Äußerst bedenklich ist allerdings das Regulierungsverhalten der Auxilia Rechtsschutzversicherung: Diese hatte bereits im Parallelmandat gegen den Hersteller Allergan der Versicherungsnehmerin telefonisch unmissverständlich mitgeteilt, sie müsse nicht eintreten, weil der Rechtsschutzfall „vorvertraglich“ mit dem Einsetzen der Implantate entstanden sei. Damals war sie noch nicht bei der Auxilia versichert.
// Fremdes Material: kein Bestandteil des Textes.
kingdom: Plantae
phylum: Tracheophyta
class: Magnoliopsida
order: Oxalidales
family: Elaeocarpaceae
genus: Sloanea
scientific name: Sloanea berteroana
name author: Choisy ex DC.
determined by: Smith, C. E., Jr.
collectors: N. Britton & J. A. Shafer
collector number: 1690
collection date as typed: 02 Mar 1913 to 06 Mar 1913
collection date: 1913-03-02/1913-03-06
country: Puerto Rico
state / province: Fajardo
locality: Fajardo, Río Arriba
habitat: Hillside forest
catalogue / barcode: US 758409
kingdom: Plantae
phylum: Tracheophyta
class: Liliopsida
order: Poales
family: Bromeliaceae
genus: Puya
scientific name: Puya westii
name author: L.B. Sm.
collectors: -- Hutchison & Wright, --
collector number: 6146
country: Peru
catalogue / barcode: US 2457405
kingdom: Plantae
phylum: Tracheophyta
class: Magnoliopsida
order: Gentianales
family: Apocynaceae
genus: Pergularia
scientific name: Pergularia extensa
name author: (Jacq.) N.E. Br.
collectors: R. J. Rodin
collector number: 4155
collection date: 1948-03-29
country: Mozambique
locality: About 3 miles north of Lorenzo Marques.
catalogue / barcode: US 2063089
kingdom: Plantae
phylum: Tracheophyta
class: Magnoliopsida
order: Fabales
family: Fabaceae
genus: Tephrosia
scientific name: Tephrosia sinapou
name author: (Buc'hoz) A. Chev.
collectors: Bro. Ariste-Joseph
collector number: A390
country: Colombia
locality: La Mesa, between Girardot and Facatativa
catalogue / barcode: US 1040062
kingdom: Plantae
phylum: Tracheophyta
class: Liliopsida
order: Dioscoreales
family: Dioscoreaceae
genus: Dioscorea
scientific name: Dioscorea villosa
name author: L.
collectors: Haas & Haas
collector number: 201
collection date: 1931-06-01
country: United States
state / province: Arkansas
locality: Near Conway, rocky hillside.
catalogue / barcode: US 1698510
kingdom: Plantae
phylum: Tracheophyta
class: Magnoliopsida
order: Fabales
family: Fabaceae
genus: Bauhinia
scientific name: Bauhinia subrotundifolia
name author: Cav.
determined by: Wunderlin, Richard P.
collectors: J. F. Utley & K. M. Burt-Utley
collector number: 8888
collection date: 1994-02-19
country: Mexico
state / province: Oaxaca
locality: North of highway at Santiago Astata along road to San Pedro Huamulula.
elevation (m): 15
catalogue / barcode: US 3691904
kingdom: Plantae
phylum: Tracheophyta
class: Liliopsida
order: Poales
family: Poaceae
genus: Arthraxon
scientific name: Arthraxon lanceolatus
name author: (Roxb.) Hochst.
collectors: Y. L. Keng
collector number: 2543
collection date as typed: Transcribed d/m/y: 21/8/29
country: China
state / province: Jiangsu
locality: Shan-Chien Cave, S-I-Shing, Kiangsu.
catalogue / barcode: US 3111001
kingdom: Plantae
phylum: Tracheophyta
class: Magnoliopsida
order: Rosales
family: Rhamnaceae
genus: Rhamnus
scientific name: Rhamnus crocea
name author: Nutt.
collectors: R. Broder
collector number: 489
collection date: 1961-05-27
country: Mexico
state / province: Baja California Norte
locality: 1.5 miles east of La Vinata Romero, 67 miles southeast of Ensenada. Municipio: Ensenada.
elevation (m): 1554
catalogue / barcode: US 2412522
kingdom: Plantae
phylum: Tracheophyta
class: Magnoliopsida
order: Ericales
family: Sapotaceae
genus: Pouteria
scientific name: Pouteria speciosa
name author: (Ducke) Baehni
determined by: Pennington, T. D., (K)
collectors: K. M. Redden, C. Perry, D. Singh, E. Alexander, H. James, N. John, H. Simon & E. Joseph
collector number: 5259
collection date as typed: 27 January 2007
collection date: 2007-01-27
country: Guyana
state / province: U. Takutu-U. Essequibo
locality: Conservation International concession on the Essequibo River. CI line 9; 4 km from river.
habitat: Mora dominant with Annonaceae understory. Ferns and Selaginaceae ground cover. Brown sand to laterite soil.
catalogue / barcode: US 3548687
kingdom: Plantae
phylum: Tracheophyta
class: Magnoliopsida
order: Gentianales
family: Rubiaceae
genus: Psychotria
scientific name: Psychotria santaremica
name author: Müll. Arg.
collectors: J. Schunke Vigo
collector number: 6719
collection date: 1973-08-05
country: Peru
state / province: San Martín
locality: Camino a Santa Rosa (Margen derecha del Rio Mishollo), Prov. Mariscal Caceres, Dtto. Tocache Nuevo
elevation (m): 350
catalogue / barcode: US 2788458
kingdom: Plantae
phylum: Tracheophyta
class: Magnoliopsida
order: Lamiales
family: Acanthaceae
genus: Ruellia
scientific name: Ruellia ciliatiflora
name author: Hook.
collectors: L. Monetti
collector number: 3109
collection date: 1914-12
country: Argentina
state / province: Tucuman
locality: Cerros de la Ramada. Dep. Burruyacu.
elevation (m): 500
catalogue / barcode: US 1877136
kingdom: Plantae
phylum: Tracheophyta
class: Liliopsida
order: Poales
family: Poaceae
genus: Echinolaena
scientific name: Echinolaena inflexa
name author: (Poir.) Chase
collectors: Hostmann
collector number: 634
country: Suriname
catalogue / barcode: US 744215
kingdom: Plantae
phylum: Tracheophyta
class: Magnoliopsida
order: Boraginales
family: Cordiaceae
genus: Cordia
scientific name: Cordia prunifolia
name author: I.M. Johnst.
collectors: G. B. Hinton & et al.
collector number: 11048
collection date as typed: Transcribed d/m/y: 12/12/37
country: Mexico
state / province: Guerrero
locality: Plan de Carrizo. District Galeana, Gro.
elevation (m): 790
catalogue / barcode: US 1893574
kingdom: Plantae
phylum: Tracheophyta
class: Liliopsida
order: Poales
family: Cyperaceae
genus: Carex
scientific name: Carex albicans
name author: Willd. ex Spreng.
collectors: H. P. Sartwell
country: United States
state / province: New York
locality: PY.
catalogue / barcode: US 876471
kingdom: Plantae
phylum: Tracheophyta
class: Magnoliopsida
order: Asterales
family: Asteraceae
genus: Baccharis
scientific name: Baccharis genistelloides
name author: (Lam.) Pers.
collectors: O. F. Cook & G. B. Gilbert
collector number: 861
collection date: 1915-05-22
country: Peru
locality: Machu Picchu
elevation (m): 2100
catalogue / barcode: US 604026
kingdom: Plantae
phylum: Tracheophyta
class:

Erst zwei Jahre nach dieser Falschbehauptung erfuhren die jetzigen Prozessvertreter von diesem vorgeschobenen Ablehnungsgrund, der rechtlich unhaltbar ist, zumal es nach der „Folgenereignistheorie“ vielmehr auf den Zeitpunkt der eingetretenen Schäden ankommt.
Die Auxilia betreibt sogar marktschreierisches Marketing in Broschüren, in denen sie sich entgegen anderer Mitbewerber an diese Theorie gebunden erklärt. Hiermit konfrontiert, knickte die Auxilia sofort ein und erteilte den Deckungsschutz mit dem Zusatz, die zweijährige Verzögerung „zu entschuldigen“. Es dürfte sich daher bei der vorsätzlich geäußerten Falschabsage um einen versuchten Betrug handeln, und da davon auszugehen ist, dass die Auxilia diese Aussage grundsätzlich mehreren Kundinnen gemacht hat, sogar um „gewerbsmäßigen Betrug“.
In Bezug auf das hiesige Verfahren ist noch darauf hinzuweisen, dass Rechtsschutzversicherer in Einzelfällen, so wie hier, ihren Kunden eine „Abwehrdeckung“ gewähren. Mit diesem Konstrukt wird der Anwalt gezwungen, seinen eigenen Mandanten zu verklagen, um seine ihm zustehenden Gebührenansprüche durchzusetzen. Eine Deckungsklage gegen den Versicherer ist dann formell nicht mehr möglich.
Ziel dieser Abwehrdeckung ist insbesondere, den Versicherungsnehmer gegen den eigenen Anwalt aufzubringen, in der Hoffnung, dieser möge das Mandatsverhältnis sodann aufkündigen – mit der Folge, dass der Versicherer einen eigenen „Vertragsanwalt“ involvieren kann oder der Kunde ganz einfach auf die Weiterverfolgung seiner Angelegenheit verzichtet.
Gelingt dies der Versicherung aber nicht, so wie hier, hat der Versicherer und damit auch die Versichertengemeinschaft nicht nur die Hauptsache zu regulieren, sondern muss auch noch sämtliche Kosten für den zu führenden Gebührenprozess tragen – so wie hier. Da helfen dann auch keine Rückrufe oder Anschreiben der Versicherung an den eigenen Kunden, um ihn doch noch „umzustimmen“, so Dr. D.C. Ciper, LL.M., Fachanwalt für Medizinrecht, Avocat au Barreau de Paris.